- **Data for analysis**
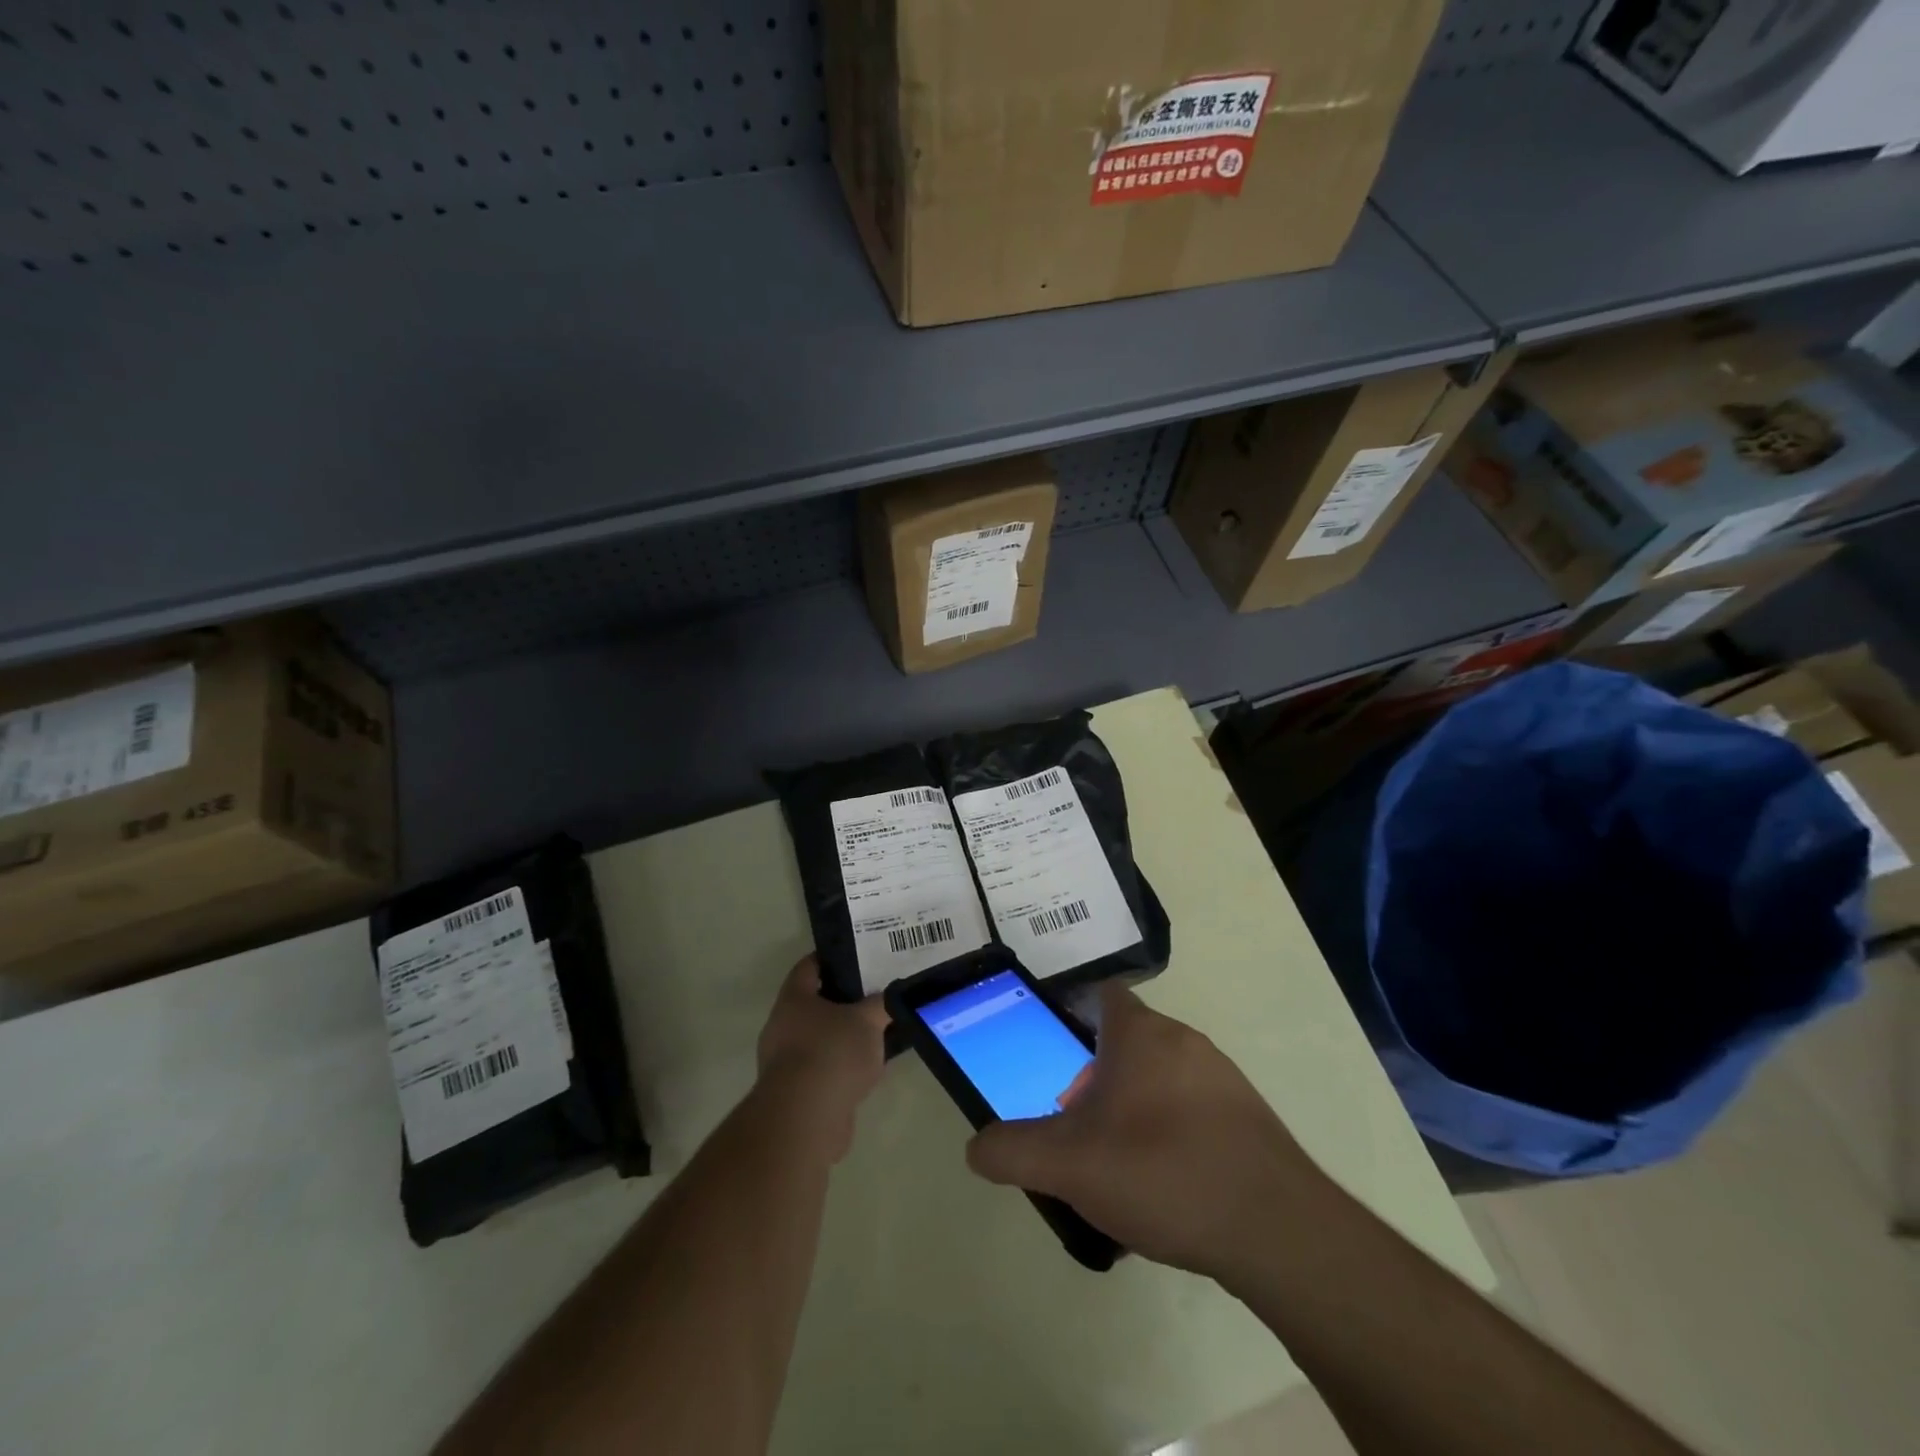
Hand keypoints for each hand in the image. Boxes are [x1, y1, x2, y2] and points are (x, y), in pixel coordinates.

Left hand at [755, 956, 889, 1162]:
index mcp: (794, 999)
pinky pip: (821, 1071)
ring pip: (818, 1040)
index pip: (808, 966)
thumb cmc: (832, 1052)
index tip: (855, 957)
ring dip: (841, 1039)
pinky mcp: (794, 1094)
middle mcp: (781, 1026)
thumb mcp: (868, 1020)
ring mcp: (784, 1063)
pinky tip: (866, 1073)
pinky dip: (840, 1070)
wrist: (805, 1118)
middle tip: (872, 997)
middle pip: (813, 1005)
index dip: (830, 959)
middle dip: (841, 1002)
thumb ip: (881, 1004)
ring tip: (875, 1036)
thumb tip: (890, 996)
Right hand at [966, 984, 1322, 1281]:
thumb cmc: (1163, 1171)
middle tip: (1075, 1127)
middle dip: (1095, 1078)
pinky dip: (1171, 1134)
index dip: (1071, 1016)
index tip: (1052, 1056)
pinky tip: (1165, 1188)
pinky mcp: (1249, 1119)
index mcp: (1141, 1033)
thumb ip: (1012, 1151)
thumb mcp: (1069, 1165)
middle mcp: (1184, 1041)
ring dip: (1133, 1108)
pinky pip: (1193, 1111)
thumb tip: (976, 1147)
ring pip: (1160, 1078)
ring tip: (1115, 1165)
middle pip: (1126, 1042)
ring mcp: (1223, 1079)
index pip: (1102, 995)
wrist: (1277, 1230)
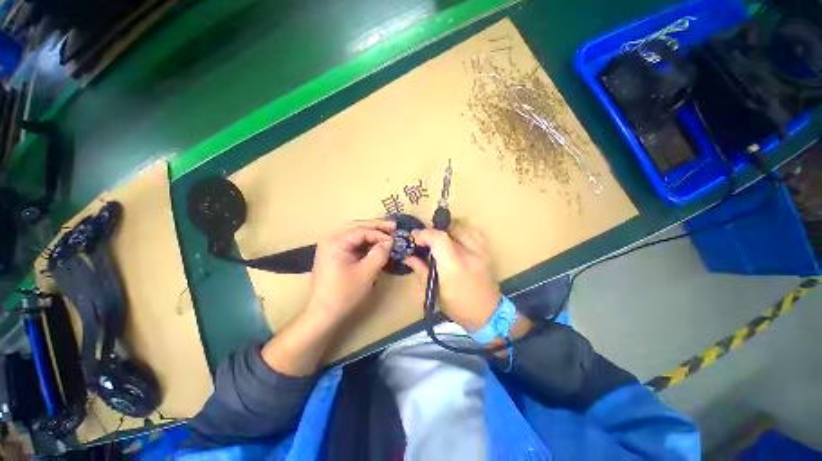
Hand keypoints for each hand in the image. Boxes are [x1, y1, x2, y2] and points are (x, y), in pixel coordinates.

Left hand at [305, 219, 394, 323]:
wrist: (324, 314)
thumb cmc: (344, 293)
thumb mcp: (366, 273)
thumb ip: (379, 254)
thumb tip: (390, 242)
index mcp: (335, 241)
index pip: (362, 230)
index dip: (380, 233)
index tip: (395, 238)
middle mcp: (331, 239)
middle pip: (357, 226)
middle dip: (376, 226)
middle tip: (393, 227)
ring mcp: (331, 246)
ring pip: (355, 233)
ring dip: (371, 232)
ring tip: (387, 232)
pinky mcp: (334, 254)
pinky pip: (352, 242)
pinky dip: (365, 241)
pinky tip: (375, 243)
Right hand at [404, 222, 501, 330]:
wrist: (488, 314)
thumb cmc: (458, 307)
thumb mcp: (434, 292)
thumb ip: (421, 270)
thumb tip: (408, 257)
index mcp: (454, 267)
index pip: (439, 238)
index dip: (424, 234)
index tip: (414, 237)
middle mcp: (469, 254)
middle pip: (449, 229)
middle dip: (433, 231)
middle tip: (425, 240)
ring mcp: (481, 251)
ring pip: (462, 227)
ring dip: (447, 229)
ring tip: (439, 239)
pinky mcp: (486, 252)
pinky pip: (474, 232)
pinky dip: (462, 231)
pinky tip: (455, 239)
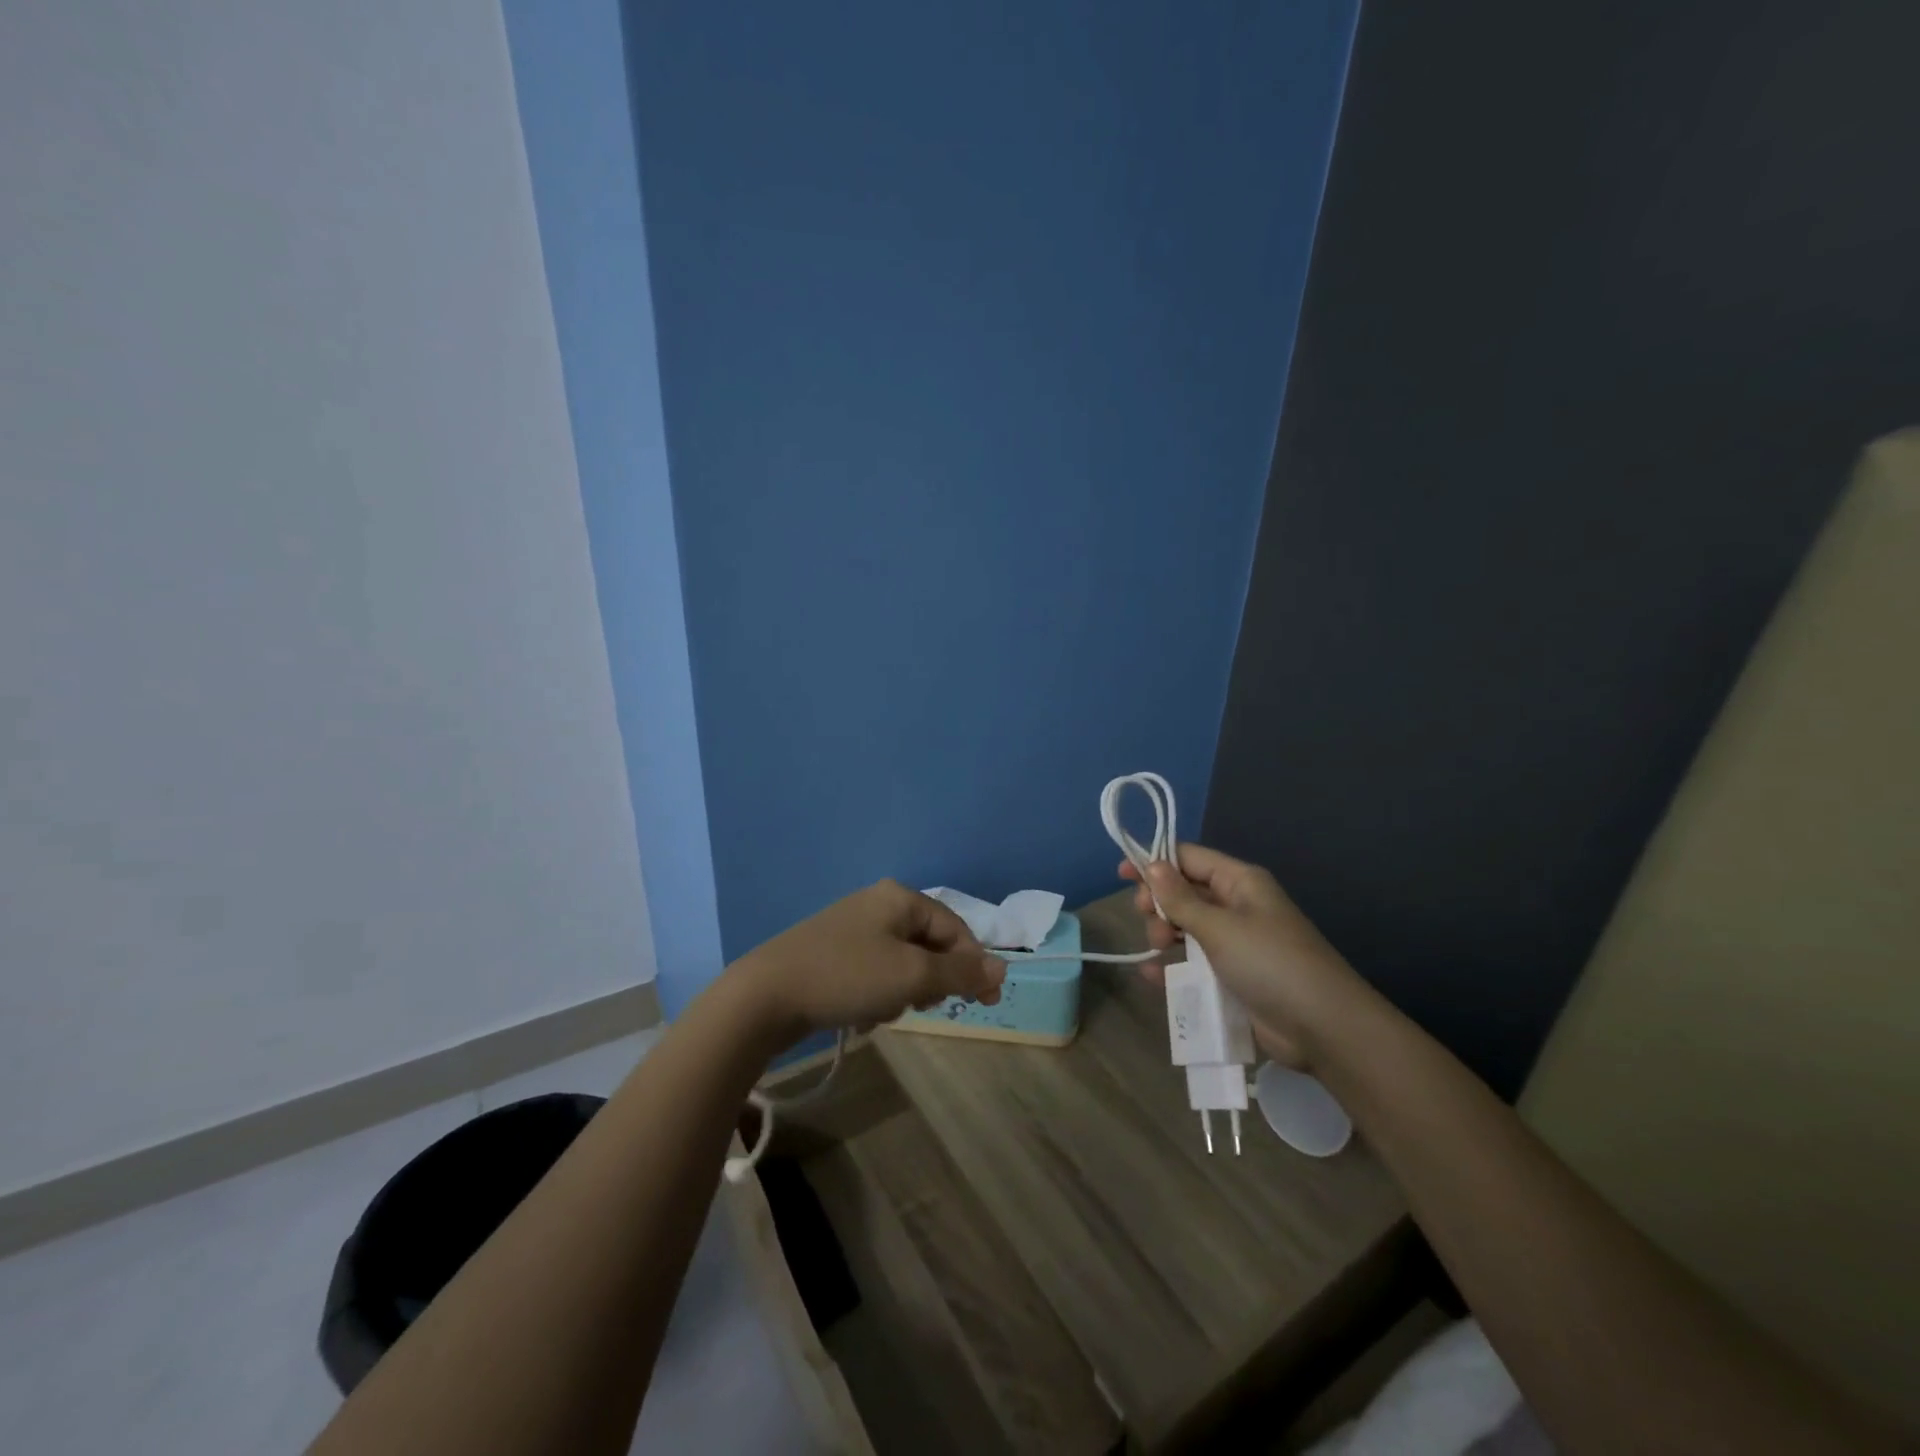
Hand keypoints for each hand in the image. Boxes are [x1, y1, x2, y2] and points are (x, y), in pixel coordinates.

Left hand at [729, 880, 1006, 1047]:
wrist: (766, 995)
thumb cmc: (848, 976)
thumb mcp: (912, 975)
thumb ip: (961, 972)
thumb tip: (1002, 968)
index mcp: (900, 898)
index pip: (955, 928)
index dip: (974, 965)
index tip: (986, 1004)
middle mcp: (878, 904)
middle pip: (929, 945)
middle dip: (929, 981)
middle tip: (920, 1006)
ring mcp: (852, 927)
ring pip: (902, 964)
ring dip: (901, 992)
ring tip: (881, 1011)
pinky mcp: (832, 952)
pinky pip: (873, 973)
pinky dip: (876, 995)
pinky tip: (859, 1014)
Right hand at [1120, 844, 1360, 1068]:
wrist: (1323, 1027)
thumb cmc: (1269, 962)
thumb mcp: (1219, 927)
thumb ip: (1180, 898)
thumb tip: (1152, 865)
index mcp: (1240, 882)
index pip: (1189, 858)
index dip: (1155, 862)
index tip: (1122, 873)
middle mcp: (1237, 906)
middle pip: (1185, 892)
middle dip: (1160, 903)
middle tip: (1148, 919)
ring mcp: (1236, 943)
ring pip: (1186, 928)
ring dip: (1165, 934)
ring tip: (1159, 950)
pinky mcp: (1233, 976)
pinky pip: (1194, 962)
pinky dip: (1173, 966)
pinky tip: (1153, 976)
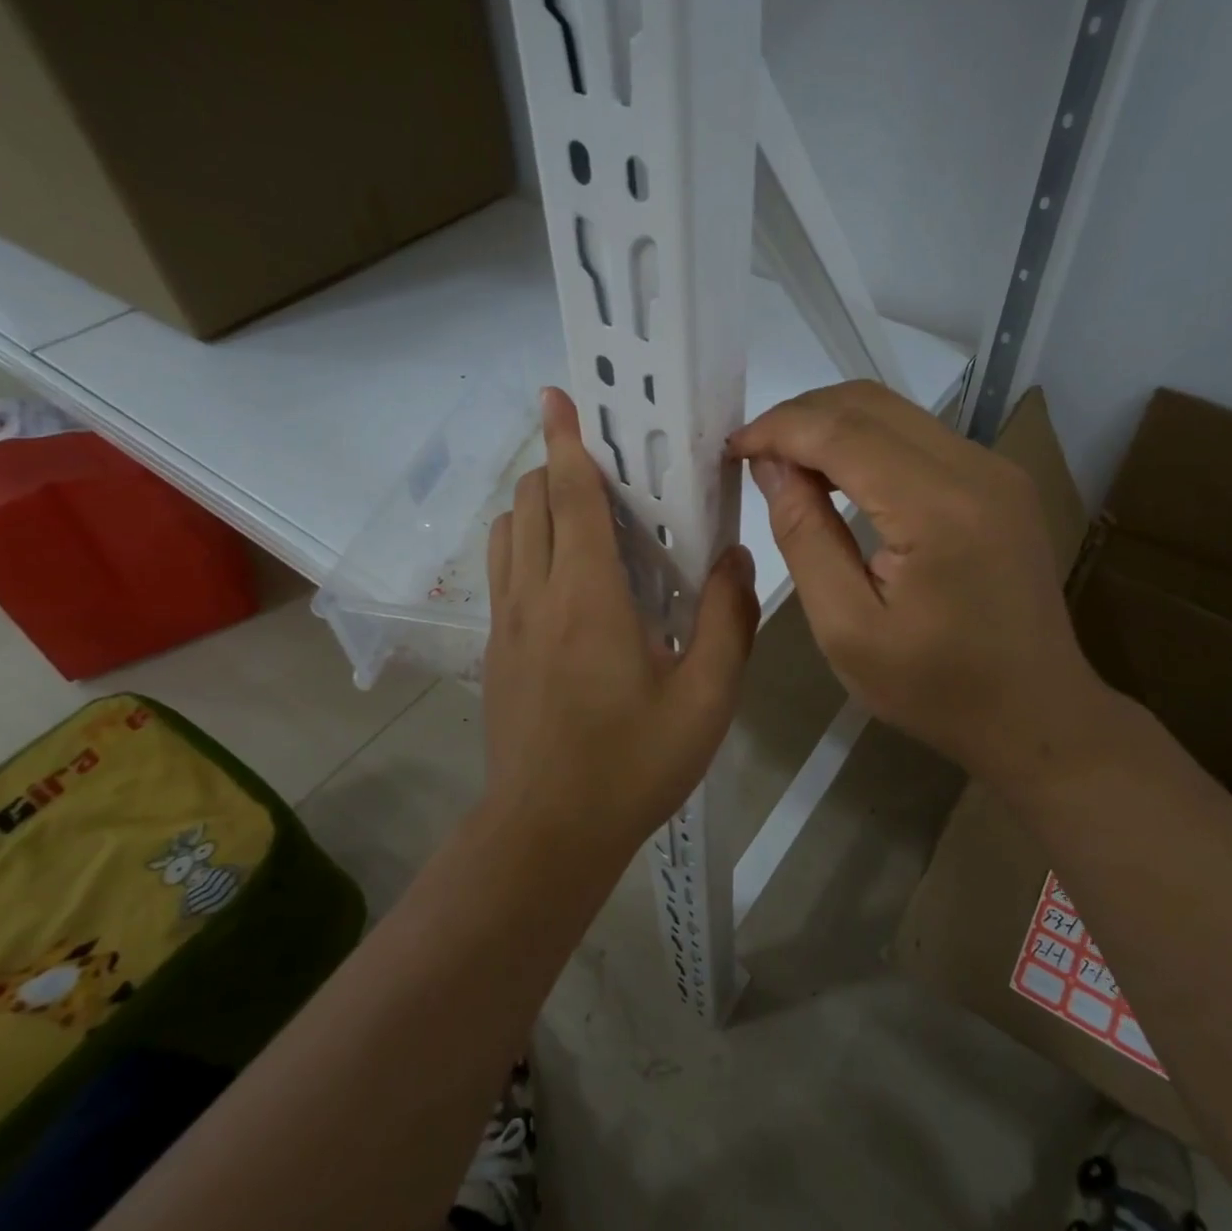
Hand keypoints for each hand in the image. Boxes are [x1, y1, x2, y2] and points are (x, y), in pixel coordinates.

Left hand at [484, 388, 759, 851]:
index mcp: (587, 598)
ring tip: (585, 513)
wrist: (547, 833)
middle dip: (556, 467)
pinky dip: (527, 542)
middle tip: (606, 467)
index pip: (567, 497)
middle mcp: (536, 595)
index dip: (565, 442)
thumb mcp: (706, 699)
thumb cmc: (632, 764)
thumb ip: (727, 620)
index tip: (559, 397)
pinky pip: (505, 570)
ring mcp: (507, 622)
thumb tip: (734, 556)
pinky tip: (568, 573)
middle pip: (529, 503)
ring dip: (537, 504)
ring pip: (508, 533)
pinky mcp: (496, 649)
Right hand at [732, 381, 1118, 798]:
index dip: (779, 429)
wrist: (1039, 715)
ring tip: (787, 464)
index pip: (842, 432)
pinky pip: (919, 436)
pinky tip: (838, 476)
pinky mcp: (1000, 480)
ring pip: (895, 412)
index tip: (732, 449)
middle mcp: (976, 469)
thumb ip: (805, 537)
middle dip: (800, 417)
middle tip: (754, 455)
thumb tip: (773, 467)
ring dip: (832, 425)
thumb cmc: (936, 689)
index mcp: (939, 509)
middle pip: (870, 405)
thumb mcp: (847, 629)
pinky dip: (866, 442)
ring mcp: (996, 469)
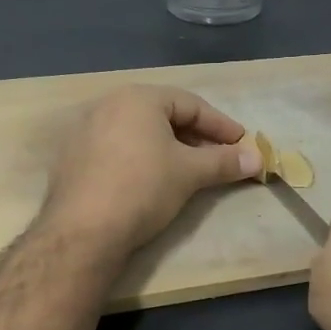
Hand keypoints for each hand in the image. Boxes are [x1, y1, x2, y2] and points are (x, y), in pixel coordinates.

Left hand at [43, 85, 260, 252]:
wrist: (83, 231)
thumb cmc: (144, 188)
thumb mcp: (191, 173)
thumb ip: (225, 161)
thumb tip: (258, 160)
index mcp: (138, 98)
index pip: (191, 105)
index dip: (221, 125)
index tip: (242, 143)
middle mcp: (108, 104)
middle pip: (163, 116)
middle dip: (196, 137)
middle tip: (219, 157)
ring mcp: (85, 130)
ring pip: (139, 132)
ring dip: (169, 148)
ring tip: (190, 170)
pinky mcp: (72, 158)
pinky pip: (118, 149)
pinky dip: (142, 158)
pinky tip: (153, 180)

- **Exercise goal**
Return the material from the line containing "pinky mcp: (486, 252)" through the line containing "thumb cmc: (848, 976)", exactly and in full, but without its pictures.

- **Reply**
pinky mcp: (486, 252)
pinky pip: (474, 232)
pinky dip: (462, 231)
pinky tip: (455, 239)
Hand keypoints for each hand in the image. Boxes are [x1, y1, x2, y2] and points are (x, y), in pixel coordinates.

Left hand at [729, 880, 1006, 1047]:
wrist: (766, 995)
thumb cmc: (848, 976)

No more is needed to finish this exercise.